Nov 7 - 20, 20

Pakistan and India are two of the largest economies of the south Asia. They have the potential to complement each other but oppositely have been victim of war mania. Hawks present on both sides have prevailed over the moderates.

Kashmir has remained a thorn and is likely to be the biggest obstacle in the development of amicable relationship between the two countries.

Those pleading case for Kashmir insist that Pakistan should not liberalize trade with India until the issue is resolved and Hindu extremists are not ready to allow another division of India on the basis of religion. People of both the countries have been victim of war mania as billions of dollars are being spent every year on accumulating conventional as well as nonconventional arms.

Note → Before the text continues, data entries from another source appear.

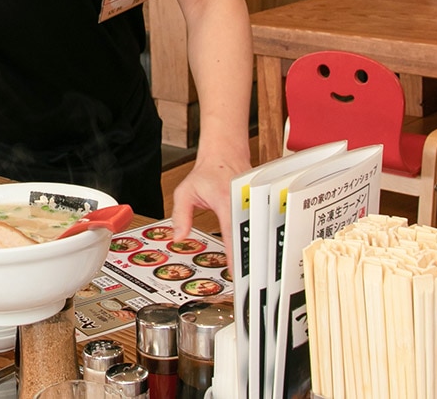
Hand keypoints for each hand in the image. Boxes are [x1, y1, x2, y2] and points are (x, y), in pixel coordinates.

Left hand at [169, 153, 249, 271]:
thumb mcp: (185, 191)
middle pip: (250, 237)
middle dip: (249, 261)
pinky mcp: (259, 206)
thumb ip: (180, 215)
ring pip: (258, 234)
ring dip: (256, 254)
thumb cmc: (208, 172)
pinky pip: (259, 228)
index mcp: (226, 199)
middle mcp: (243, 202)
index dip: (235, 255)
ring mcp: (253, 204)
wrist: (225, 154)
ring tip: (253, 276)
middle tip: (247, 283)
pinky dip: (257, 242)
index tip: (236, 273)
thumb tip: (178, 237)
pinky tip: (255, 258)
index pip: (232, 232)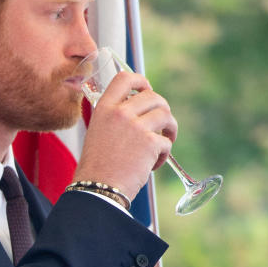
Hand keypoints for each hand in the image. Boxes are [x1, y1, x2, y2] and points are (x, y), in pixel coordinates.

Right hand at [74, 70, 177, 198]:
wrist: (98, 187)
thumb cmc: (97, 166)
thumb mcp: (98, 132)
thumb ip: (115, 118)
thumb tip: (138, 112)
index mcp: (104, 109)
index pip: (124, 78)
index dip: (140, 81)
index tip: (146, 89)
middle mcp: (120, 113)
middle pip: (153, 96)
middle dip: (162, 108)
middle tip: (162, 123)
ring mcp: (136, 127)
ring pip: (166, 115)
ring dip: (170, 128)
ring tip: (165, 140)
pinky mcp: (150, 143)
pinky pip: (166, 142)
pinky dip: (164, 154)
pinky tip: (152, 164)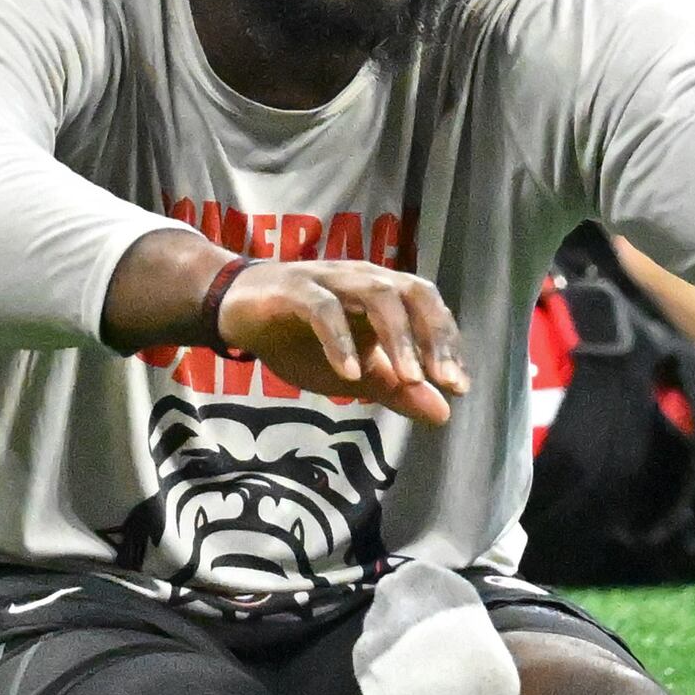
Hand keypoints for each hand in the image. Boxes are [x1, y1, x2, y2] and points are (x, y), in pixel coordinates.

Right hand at [212, 259, 467, 425]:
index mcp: (384, 293)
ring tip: (408, 379)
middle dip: (432, 337)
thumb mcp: (355, 372)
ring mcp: (330, 280)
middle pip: (412, 292)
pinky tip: (349, 375)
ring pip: (376, 295)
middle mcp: (364, 279)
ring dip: (397, 338)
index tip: (458, 387)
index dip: (447, 345)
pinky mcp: (294, 289)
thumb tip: (444, 415)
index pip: (429, 308)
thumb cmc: (300, 338)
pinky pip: (324, 309)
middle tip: (443, 382)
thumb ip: (398, 390)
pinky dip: (341, 341)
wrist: (236, 311)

Had the money spent by both the countries during last six and a half decades on purchase of arms been used for the development of infrastructure and welfare of masses, the landscape would have been entirely different and both the countries led the list of Asian Tigers.

The common perception is that if trade is allowed with India, Pakistan would become a net importer and most of its industries would be close because they could not compete with Indian manufacturers enjoying economy of scale simply because of the huge market size.

Experts are of the view that providing protection to Pakistani manufacturers will not be available indefinitely. Sooner or later, these manufacturers will have to learn to face the competition. India is not the only one but many countries have emerged as Pakistan's competitors particularly in textiles and clothing trade.

The two countries enjoy common border, rail and road link, elaborate agriculture and manufacturing sectors and huge domestic markets. They can complement each other and play a proactive role in the development of neighboring countries. Gone are the days when efforts were made for import substitution. Now the focus is on comparative advantage, countries focus on those sectors where they enjoy edge on other competitors. Even availability of indigenous raw material is no longer considered an advantage. Therefore, getting afraid of India's economic power and shutting the door to free trade is acting like ostrich.

A new debate has started in Pakistan lately that the decision to give India status of most favored (MFN) has been taken without taking the parliament into confidence. Ideally, the government should have followed the path but it seems there was haste and it was also apprehended that staunch opponents would try not to get the resolution approved.

The members of parliament seem split and opponents have a reason to blame the ruling regime of bypassing the parliament. Some experts say bringing the issue to THE parliament would lead to sentimental speeches but no decision would be made.

Some experts say that there was a pressure on Pakistan to give India MFN status for sometime. India has given Pakistan MFN status long ago but Pakistan has been avoiding reciprocating.

After 2010 floods, European Union wanted to give Pakistan some concessions. India not only opposed this, but took the issue to World Trade Organization. However, later on India softened its stance maybe because of any understanding that if it stops opposing the move, then MFN status might be granted. This was certainly a smart move by India.

Some cynics say unless Pakistan stops pleading its case on 'mercy grounds' it will have to agree to certain decisions which may not be in the largest interest of the country. Those opposing trade with India have very short memories. Often in the past, Pakistan facing some crisis had to look at India for help. The latest example is that Pakistan is importing a lot of eatables to ensure adequate supply of various products and stabilize their prices as a consequence of floods. Had the items been imported from any other country, the cost would have been very high.

A question arises if Pakistan can import any thing from India in times of crisis why can't a strategy be evolved where the two countries complement each other? Pakistan's mainstay is textiles and clothing industry providing employment to nearly 65 per cent of the total work force and also having the largest share in total exports of the country. However, the country has not been able to take advantage of made-in-India textile machinery and components. The reason cited for not using Indian machinery is low quality, which may not be a fact because such machines and components are used by the Indian textile industry producing goods of international standards.

Pakistan has to import sugar often to meet the shortfall in indigenous production and often the commodity is imported from India and it transpired that quality was inferior. Industry experts say that instead of importing refined sugar, Pakistan should import raw sugar from India and process it. In fact, to improve capacity utilization Pakistan should import sugar from global sources to overcome inadequate production of sugarcane.

Pakistan and India can join their hands in cotton production. India produces cotton, which has slightly yellowish color, which is most suitable for producing coarse counts of yarn. As against this, Pakistan produces cotton, which has relatively longer staple and is capable of producing medium to fine counts of yarn. Indian government follows a very strict policy that export of cotton will be allowed if country has surplus cotton and if at any stage it is realized that strategic stocks have reached the minimum benchmark, export of cotton could be stopped immediately.

Both Pakistan and India can be termed 'energy starved' countries. However, Pakistan enjoys an edge because it is a natural 'energy corridor'. On one side of Pakistan are energy rich Iran and Middle East and the other side energy deficient India. Similarly, the gas from central Asian States cannot reach India without passing through Pakistan. Therefore, unless the two countries join hands their energy requirement, particularly gas, cannot be met.